Épures de Laure Forêt
Laure Forêt se contente d’esquisser les jalons du mythe amoureux qui la fonde ainsi que son « chéri ». Elle ne tranche pas dans ses désirs. Ne se voulant ni sainte ni démone elle se revendique en tant qu’amante et artiste. Elle s’unit à l’autre dans une suite d’étreintes allusives. L’existence devient immersion dans la peau qui épouse la chair là où le simple trait a pris le relais du sexe afin de graver une prière implicite : que rien ne vienne disjoindre ceux que le désir a choisis.
Tous les mots sont tombés en chemin comme une petite monnaie. Le souffle du trait en épure significative signale des gestes symboliques. L’amante et l’amant coulent en leur désir : une même courbe les emporte. La femme s’y fait première au cœur de l’instant, consciente d’éprouver la jubilation du désir et la plénitude de l’accomplissement. Elle est celle qui demeure sans jamais changer. L’étreinte la noue à elle-même : hors d’elle rien ne serait. Elle la clame dans un poème optique et muet qui ne perd jamais l’unité et l’excès.

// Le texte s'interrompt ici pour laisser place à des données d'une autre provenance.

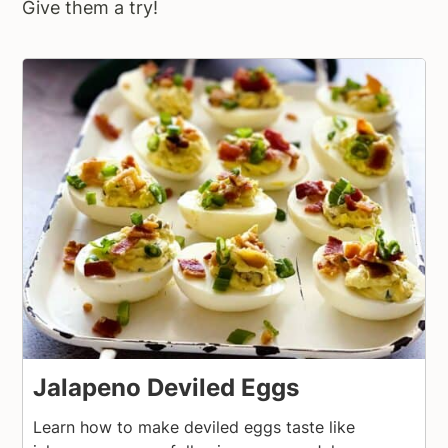
Give them a try!
Jalapeno Deviled Eggs
Learn how to make deviled eggs taste like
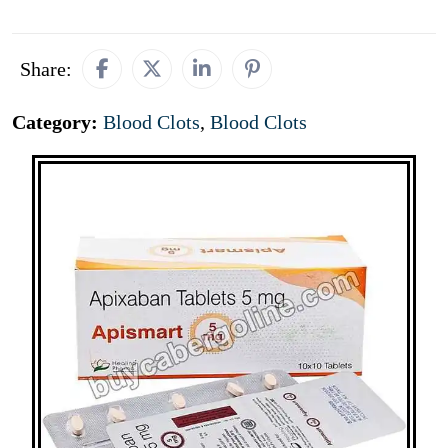
Share:
Category:
Blood Clots
,
Blood Clots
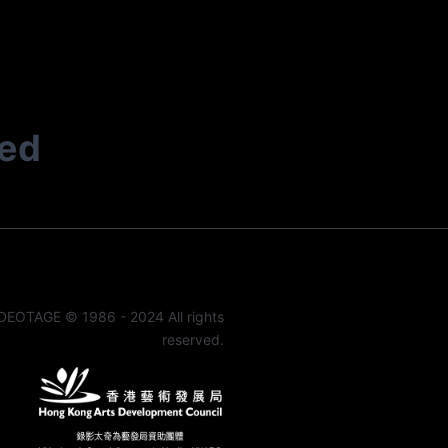
ted
DEOTAGE © 1986 - 2024 All rights
reserved.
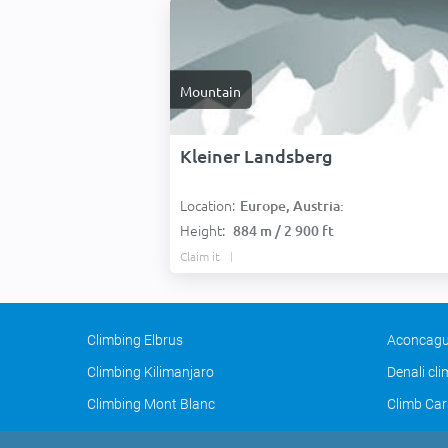
Mountain
Kleiner Landsberg
Location:
Europe, Austria:
Height:
884 m / 2 900 ft
Claim it
Climbing Elbrus
Aconcagu
Climbing Kilimanjaro
Denali cl
Climbing Mont Blanc
Climb Car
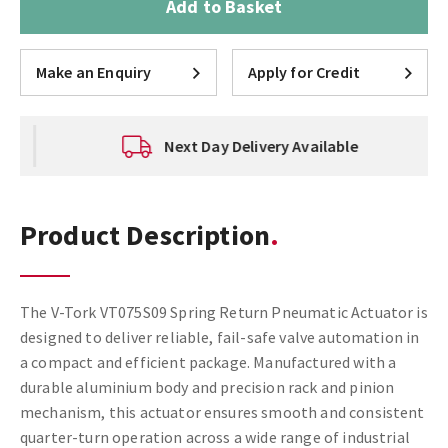
Add to Basket
Make an Enquiry
Apply for Credit
Next Day Delivery Available
Product Description
The V-Tork VT075S09 Spring Return Pneumatic Actuator is
designed to deliver reliable, fail-safe valve automation in
a compact and efficient package. Manufactured with a
durable aluminium body and precision rack and pinion
mechanism, this actuator ensures smooth and consistent
quarter-turn operation across a wide range of industrial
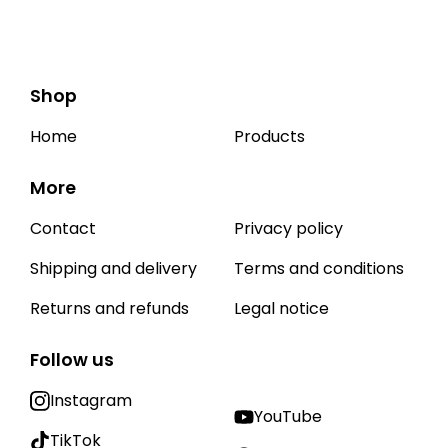
Shop
Home
Products
More
Contact
Privacy policy
Shipping and delivery
Terms and conditions
Returns and refunds
Legal notice
Follow us
Instagram
YouTube
TikTok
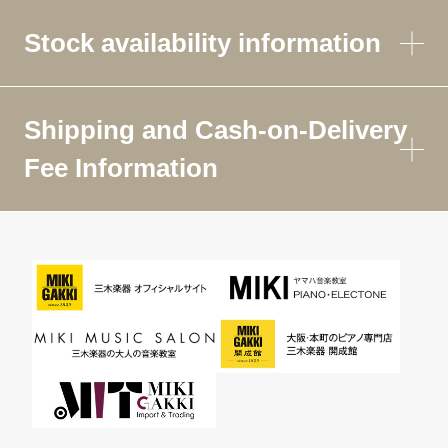
Stock availability information
Shipping and Cash-on-Delivery
Fee Information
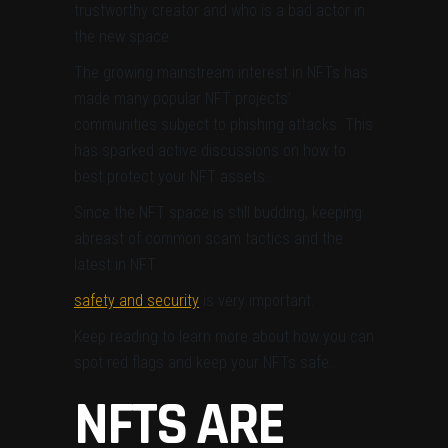
trustworthy creator and who is a bad actor in
the new space.
The growing mainstream interest in NFTs has
made
many popular NFT projects’
communities subject to phishing attacks. This
has
sparked active discussions on how to
best protect your NFT assets.
Since the NFT space is still budding, keeping
abreast of common scam tactics and the
latest in NFT
safety and security
is very important.
Keep reading to learn more about how you can
spot red flags and keep your NFTs safe.
NFTS ARE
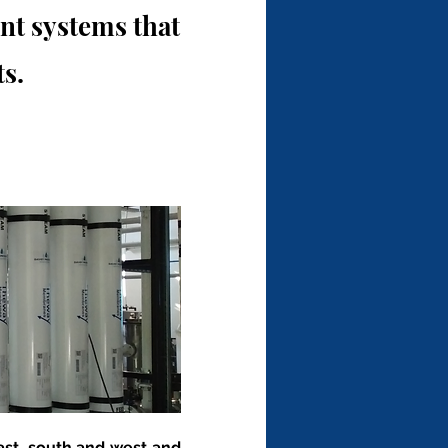
t systems that
s.
ast, south and west and 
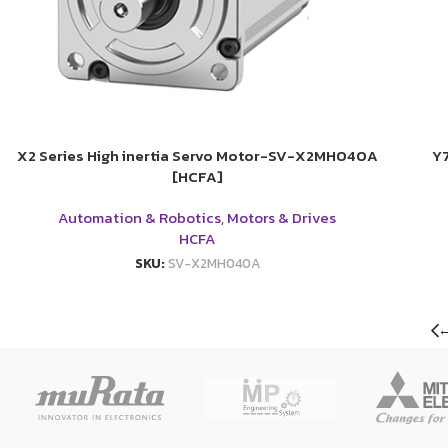
X2 Series High inertia Servo Motor-SV-X2MH040A
Y
[HCFA]
Automation & Robotics
,
Motors & Drives
HCFA
SKU:
SV-X2MH040A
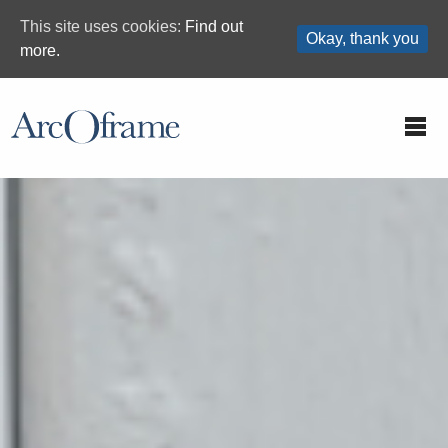
This site uses cookies:
Find out
Okay, thank you
more.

Reste une combustion dans la clarté de la peau qui rayonne de blanc dans la détermination de son élan. Le monde est comblé et l’espace ouvert là où la fleur trouve sa tige. Amante avant l’amant. Silence avant la parole. Le seul « Mon chéri » le remplit. Tandis qu’à lui seul le trait devenu noyau façonne le corps : il se dresse, se plie dans un mouvement de colline et de flux offert à la promesse hors de mesure.